EXERCISE ▸ Leave out the pictures and repeat exactly the lines from the one containing "dynamic real-time deformability" through the final line of the listing below.

═════ RECORD EXCERPTS

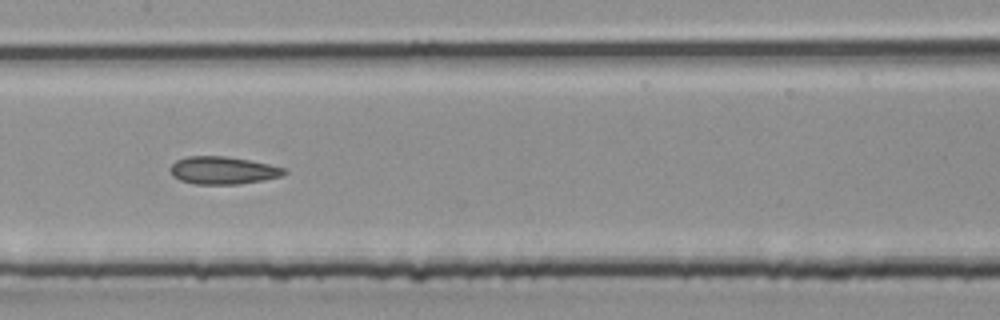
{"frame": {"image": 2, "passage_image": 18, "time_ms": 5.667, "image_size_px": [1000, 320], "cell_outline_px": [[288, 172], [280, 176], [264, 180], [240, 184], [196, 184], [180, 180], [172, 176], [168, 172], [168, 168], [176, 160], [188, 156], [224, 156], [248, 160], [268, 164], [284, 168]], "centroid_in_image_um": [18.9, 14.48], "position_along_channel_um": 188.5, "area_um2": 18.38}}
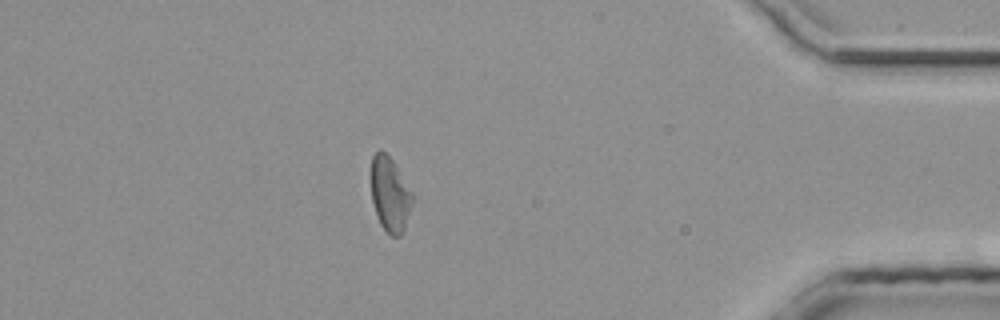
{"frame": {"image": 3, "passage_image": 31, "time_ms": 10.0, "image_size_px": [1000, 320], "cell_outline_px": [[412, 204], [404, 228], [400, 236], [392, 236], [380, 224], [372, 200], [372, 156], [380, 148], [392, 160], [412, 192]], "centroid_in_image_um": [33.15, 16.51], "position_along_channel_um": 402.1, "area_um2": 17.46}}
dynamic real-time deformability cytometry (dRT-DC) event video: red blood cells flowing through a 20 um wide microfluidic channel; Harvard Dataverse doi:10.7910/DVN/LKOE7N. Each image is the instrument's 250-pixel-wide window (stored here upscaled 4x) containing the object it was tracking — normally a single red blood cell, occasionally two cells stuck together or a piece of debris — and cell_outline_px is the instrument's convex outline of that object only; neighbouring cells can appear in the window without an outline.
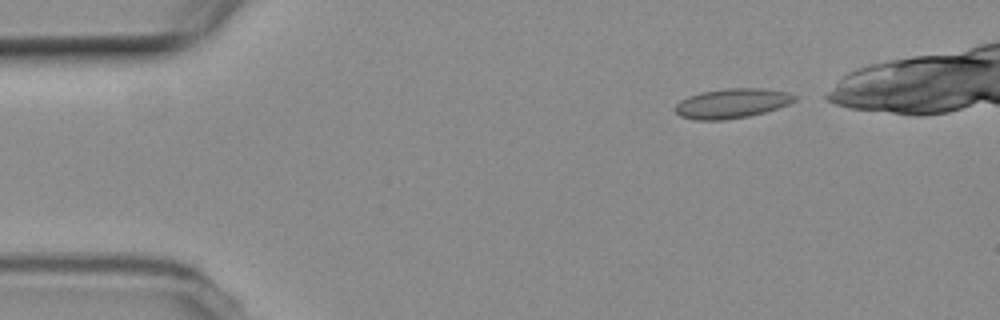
{"species": "common noctule bat (a hibernating species)", "species_latin": "Nyctalus noctula", "temperature_condition": "room temperature", "stored_images_in_passage": 6, "camera_frame_rate_fps": 3000, "um_per_image_px": 0.085, "animal": {"sex": "female", "body_mass_g": 19.3, "forearm_length_mm": 54.1}, "frame": {"image": 1, "passage_image": 1, "time_ms": 0.0, "image_size_px": [1000, 320], "cell_outline_px": [[796, 100], [788, 104], [764, 112], [748, 116], [724, 120], [696, 120], [680, 116], [676, 112], [676, 104], [680, 100], [688, 96], [700, 92], [728, 88], [764, 88], [788, 92], [796, 96]], "centroid_in_image_um": [62.2, 8.78], "position_along_channel_um": 22.8, "area_um2": 20.58}}
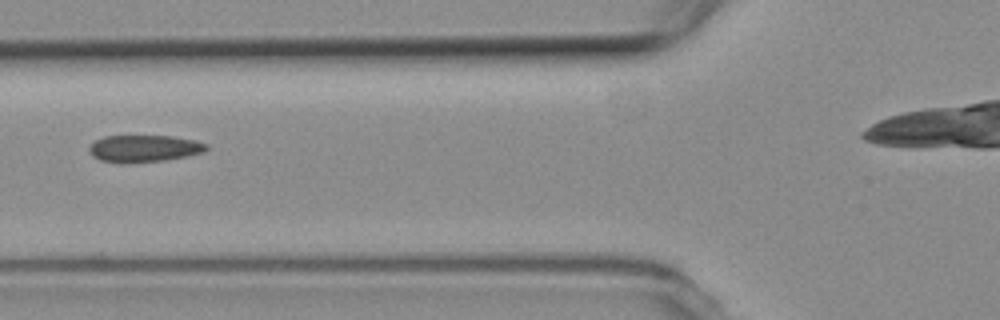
{"frame": {"image": 2, "passage_image": 5, "time_ms": 4.667, "image_size_px": [1000, 320], "cell_outline_px": [[208, 148], [204, 152], [164, 160], [124, 164], [120, 164], [100, 160], [92, 156], [88, 152], [88, 148], [96, 140], [104, 136], [172, 136], [196, 140], [208, 144]], "centroid_in_image_um": [12.22, 12.63], "position_along_channel_um": 113.6, "area_um2": 18.61}}
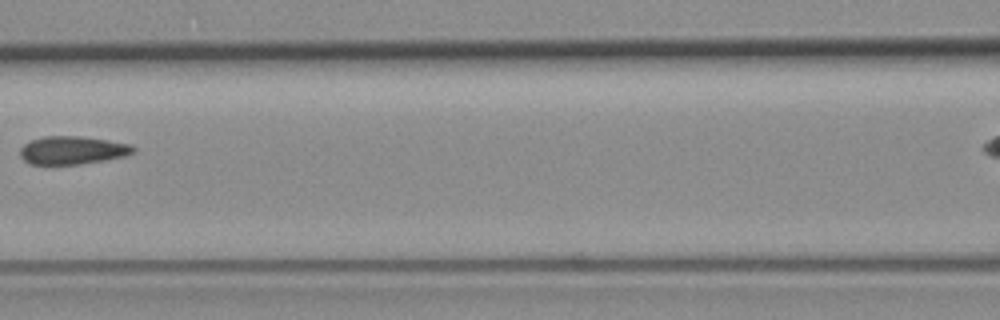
{"frame": {"image": 3, "passage_image": 6, "time_ms": 6.0, "image_size_px": [1000, 320], "cell_outline_px": [[136, 152], [128, 156], [80, 164], [28, 164], [20, 156], [20, 148], [24, 144], [32, 140], [44, 136], [80, 136], [132, 144], [136, 148]], "centroid_in_image_um": [6.19, 12.77], "position_along_channel_um": 160.4, "area_um2": 18.67}}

══════════

ANSWER TO THE PROBLEM ▸
dynamic real-time deformability cytometry (dRT-DC) event video: red blood cells flowing through a 20 um wide microfluidic channel; Harvard Dataverse doi:10.7910/DVN/LKOE7N. Each image is the instrument's 250-pixel-wide window (stored here upscaled 4x) containing the object it was tracking — normally a single red blood cell, occasionally two cells stuck together or a piece of debris — and cell_outline_px is the instrument's convex outline of that object only; neighbouring cells can appear in the window without an outline.
{"species": "common noctule bat (a hibernating species)", "species_latin": "Nyctalus noctula", "temperature_condition": "room temperature", "stored_images_in_passage": 6, "camera_frame_rate_fps": 3000, "um_per_image_px": 0.085, "animal": {"sex": "female", "body_mass_g": 19.3, "forearm_length_mm": 54.1}, "frame": {"image": 1, "passage_image": 1, "time_ms": 0.0, "image_size_px": [1000, 320], "cell_outline_px": [[796, 100], [788, 104], [764, 112], [748, 116], [724, 120], [696, 120], [680, 116], [676, 112], [676, 104], [680, 100], [688, 96], [700, 92], [728, 88], [764, 88], [788, 92], [796, 96]], "centroid_in_image_um": [62.2, 8.78], "position_along_channel_um": 22.8, "area_um2": 20.58}}
{"frame": {"image": 2, "passage_image": 5, "time_ms": 4.667, "image_size_px": [1000, 320], "cell_outline_px": [[208, 148], [204, 152], [164, 160], [124, 164], [120, 164], [100, 160], [92, 156], [88, 152], [88, 148], [96, 140], [104, 136], [172, 136], [196, 140], [208, 144]], "centroid_in_image_um": [12.22, 12.63], "position_along_channel_um": 113.6, "area_um2": 18.61}}
{"frame": {"image": 3, "passage_image": 6, "time_ms": 6.0, "image_size_px": [1000, 320], "cell_outline_px": [[136, 152], [128, 156], [80, 164], [28, 164], [20, 156], [20, 148], [24, 144], [32, 140], [44, 136], [80, 136], [132, 144], [136, 148]], "centroid_in_image_um": [6.19, 12.77], "position_along_channel_um": 160.4, "area_um2": 18.67}}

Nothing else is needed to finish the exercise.